The young man paused.
"Isn't it enough for you to know that our inimies is your inimies—that thim you wishes ill to, we wishes ill to? Isn't Keegan the man you've most cause to hate, an' won't we right you with him? Don't we hate that bloody Captain that is this moment playing his villain's tricks with your own sisther in the next room there? and shure you can't feel very frindly to him. By the holy Virgin, when you're one of us, it's not much longer he shall throuble you. If you can put up with what the likes of them is doing to you—if you can bear all that—why, Mr. Thady, you're not the man I took you for. But mind, divil a penny of rint 'll ever go to Ballycloran agin from Drumleesh; for the matter's up now;—you're either our frind or our inimy. But if, Mr. Thady, you've the pluck they all says you have—an' which I iver see in you, God bless you!—it's not only one of us you'll be, but the head of us all; for there isn't one but 'll go to hell's gate for your word; an' then the first tinant on the place that pays as much as a tinpenny to Keegan, or to any but jist yourself—by the cross! he may dig his own grave."

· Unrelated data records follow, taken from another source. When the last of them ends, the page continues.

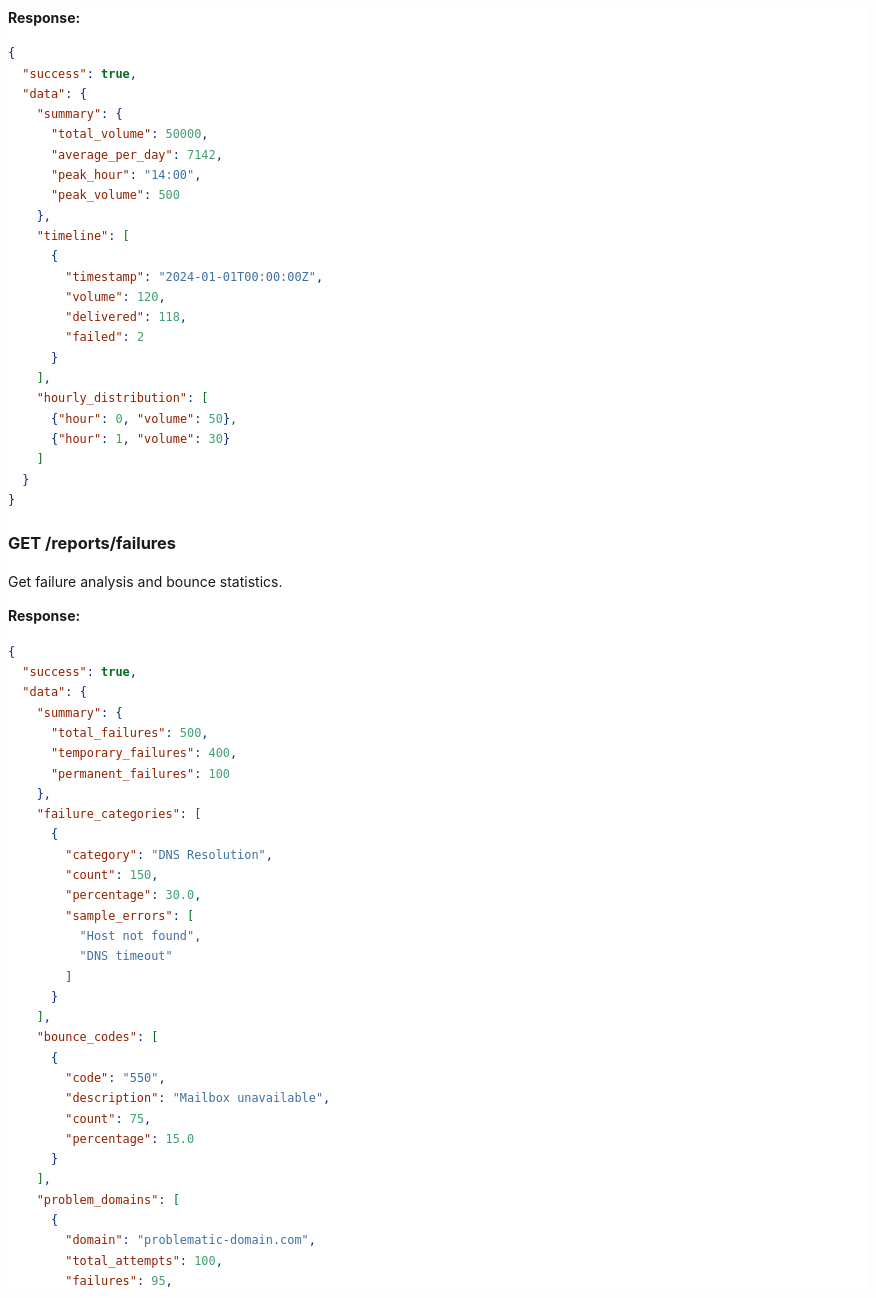 **Response:**
```json
{
  "success": true,
  "data": {
    "summary": {
      "total_volume": 50000,
      "average_per_day": 7142,
      "peak_hour": "14:00",
      "peak_volume": 500
    },
    "timeline": [
      {
        "timestamp": "2024-01-01T00:00:00Z",
        "volume": 120,
        "delivered": 118,
        "failed": 2
      }
    ],
    "hourly_distribution": [
      {"hour": 0, "volume": 50},
      {"hour": 1, "volume": 30}
    ]
  }
}
```

### GET /reports/failures

Get failure analysis and bounce statistics.

**Response:**
```json
{
  "success": true,
  "data": {
    "summary": {
      "total_failures": 500,
      "temporary_failures": 400,
      "permanent_failures": 100
    },
    "failure_categories": [
      {
        "category": "DNS Resolution",
        "count": 150,
        "percentage": 30.0,
        "sample_errors": [
          "Host not found",
          "DNS timeout"
        ]
      }
    ],
    "bounce_codes": [
      {
        "code": "550",
        "description": "Mailbox unavailable",
        "count": 75,
        "percentage": 15.0
      }
    ],
    "problem_domains": [
      {
        "domain": "problematic-domain.com",
        "total_attempts": 100,
        "failures": 95,
```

What Thady immediately said does not much signify; before long he had promised to come over to Mrs. Mulready's at Mohill with Pat Brady, on an appointed night, there to take the oath of the party to whom he now belonged.

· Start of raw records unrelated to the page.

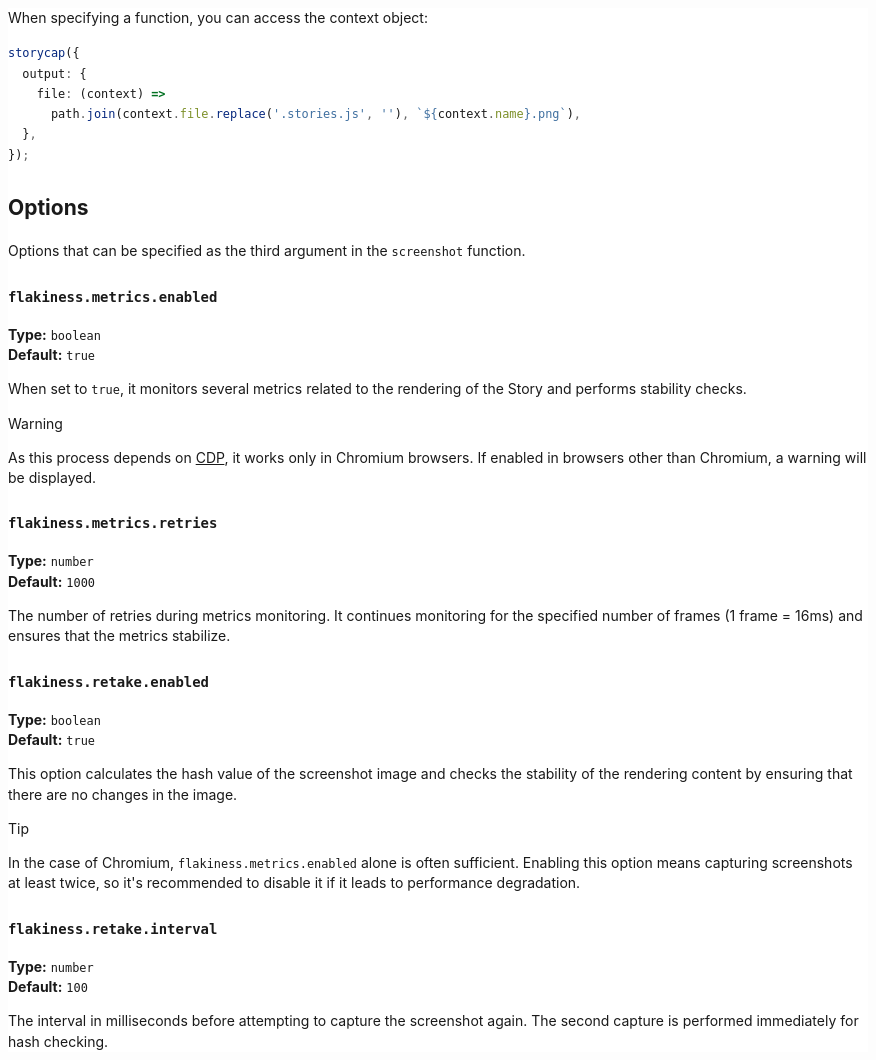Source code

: When specifying a function, you can access the context object:

```typescript
storycap({
  output: {
    file: (context) =>
      path.join(context.file.replace('.stories.js', ''), `${context.name}.png`),
  },
});
```

## Options

Options that can be specified as the third argument in the `screenshot` function.

### `flakiness.metrics.enabled`

**Type:** `boolean`  
**Default:** `true`

When set to `true`, it monitors several metrics related to the rendering of the Story and performs stability checks.

> [!WARNING]
> As this process depends on [CDP][cdp], it works only in Chromium browsers. If enabled in browsers other than Chromium, a warning will be displayed.

### `flakiness.metrics.retries`

**Type:** `number`  
**Default:** `1000`

The number of retries during metrics monitoring. It continues monitoring for the specified number of frames (1 frame = 16ms) and ensures that the metrics stabilize.

### `flakiness.retake.enabled`

**Type:** `boolean`  
**Default:** `true`

This option calculates the hash value of the screenshot image and checks the stability of the rendering content by ensuring that there are no changes in the image.

> [!TIP]
> In the case of Chromium, `flakiness.metrics.enabled` alone is often sufficient. Enabling this option means capturing screenshots at least twice, so it's recommended to disable it if it leads to performance degradation.

### `flakiness.retake.interval`

**Type:** `number`  
**Default:** `100`

The interval in milliseconds before attempting to capture the screenshot again. The second capture is performed immediately for hash checking.


[storycap]: https://github.com/reg-viz/storycap
[storybook-addon-vitest]: https://storybook.js.org/docs/writing-tests/integrations/vitest-addon
[vitest]: https://vitest.dev
[playwright]: https://playwright.dev
[cdp]: https://chromedevtools.github.io/devtools-protocol/
[playwright-screenshot]: https://playwright.dev/docs/api/class-page#page-screenshot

Though it was agreed that the secret determinations of the party were not to be divulged to him until he had joined them there, it nevertheless was pretty clearly declared that their immediate and chief object was the destruction of Ussher, and, if possible, the liberation of the three men who had lately been confined in Ballinamore Bridewell, for the malt that had been seized in the cabin by Loch Sheen. However, to prevent the evil arising from this carelessness in the performance of their duties as conspirators, Thady was requested to swear on a cross made with the handles of two knives, that he would not divulge anything that had occurred or been said in that room that night—with which request he complied.

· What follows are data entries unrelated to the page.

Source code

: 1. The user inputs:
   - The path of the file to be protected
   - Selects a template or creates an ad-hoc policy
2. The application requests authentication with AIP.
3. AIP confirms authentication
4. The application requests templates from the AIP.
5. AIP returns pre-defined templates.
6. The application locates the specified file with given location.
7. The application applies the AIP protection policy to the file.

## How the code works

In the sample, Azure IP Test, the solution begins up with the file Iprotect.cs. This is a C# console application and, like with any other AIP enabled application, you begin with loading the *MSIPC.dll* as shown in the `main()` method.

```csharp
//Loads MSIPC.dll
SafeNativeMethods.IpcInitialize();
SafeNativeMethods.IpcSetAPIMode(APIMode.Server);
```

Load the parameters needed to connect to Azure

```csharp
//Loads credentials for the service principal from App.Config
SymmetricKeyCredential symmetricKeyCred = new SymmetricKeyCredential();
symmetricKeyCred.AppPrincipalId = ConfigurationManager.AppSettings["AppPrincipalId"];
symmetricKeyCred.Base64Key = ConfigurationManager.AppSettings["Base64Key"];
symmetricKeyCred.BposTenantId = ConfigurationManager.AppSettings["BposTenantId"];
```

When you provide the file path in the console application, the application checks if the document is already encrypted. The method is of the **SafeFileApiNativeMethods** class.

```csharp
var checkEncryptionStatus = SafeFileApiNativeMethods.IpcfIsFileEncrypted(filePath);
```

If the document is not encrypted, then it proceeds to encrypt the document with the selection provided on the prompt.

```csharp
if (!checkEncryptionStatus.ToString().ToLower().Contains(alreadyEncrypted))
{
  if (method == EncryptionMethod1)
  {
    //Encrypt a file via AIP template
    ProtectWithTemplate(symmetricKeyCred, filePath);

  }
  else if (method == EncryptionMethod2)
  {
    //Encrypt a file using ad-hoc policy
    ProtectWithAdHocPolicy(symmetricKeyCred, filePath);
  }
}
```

By the time this was done most of them were drunk, but none were so drunk as poor Macdermot. His intoxication, moreover, was unfortunately not of that sort which was likely to end in quiescence and incapability. It was a sign of the great degradation to which Macdermot had submitted, in joining these men, that in talking over the injuries which Ussher had inflicted on them all, he had quietly heard them canvass Ussher's conduct to his sister, and that in no measured terms. This had gone much against the grain with him at first, because he could not but strongly feel that, in abusing Ussher, they were equally reproaching Feemy. But the fall of high and fine feelings, when once commenced, is soon accomplished, even when the fall is from a higher dignity than those of Thady's had ever reached; and though, a few hours since, he would have allowed no one but Father John, even to connect his sister's name with Ussher, he had soon accustomed himself to hear the poorest tenant on his father's property speak familiarly on the subject, when urging him to join them in common cause against his enemy. But though he had so far sacrificed his sister's dignity in his drunken conversation with these men, he was not the less indignant with the man whose name they had so unceremoniously joined with hers; and he got up with the resolution to inform Ussher that the intercourse between him and Feemy must immediately cease. The spirits he had taken gave him a false feeling of confidence that he should find means to carry his resolution into effect without delay.
When he got into the outer room, Ussher and Feemy were not there. The dancing and drinking were going on as fast as ever; Shamuth, the piper, was in the same seat, with probably not the same tumbler of punch beside him, and was fingering away at his pipes as if the feeling of fatigue was unknown to him; and Mary, the bride, was still dancing as though her heart had not been broken all the morning with the work she had had to do. Biddy also, the Ballycloran housemaid, was in the seventh heaven of happiness—for hadn't she music and punch galore? and though the glory of her once well-starched cap was dimmed, if not totally extinguished by the dust and heat, her heart was now too warm with the fun to grieve for that, especially when such a neat made boy as Barney Egan was dancing foranenst her. It did not, however, add to her happiness, when, after being addressed once or twice in vain, she heard her young master's voice.
"Biddy—d'ye hear, and be d——d to you!—is your misthress gone home?"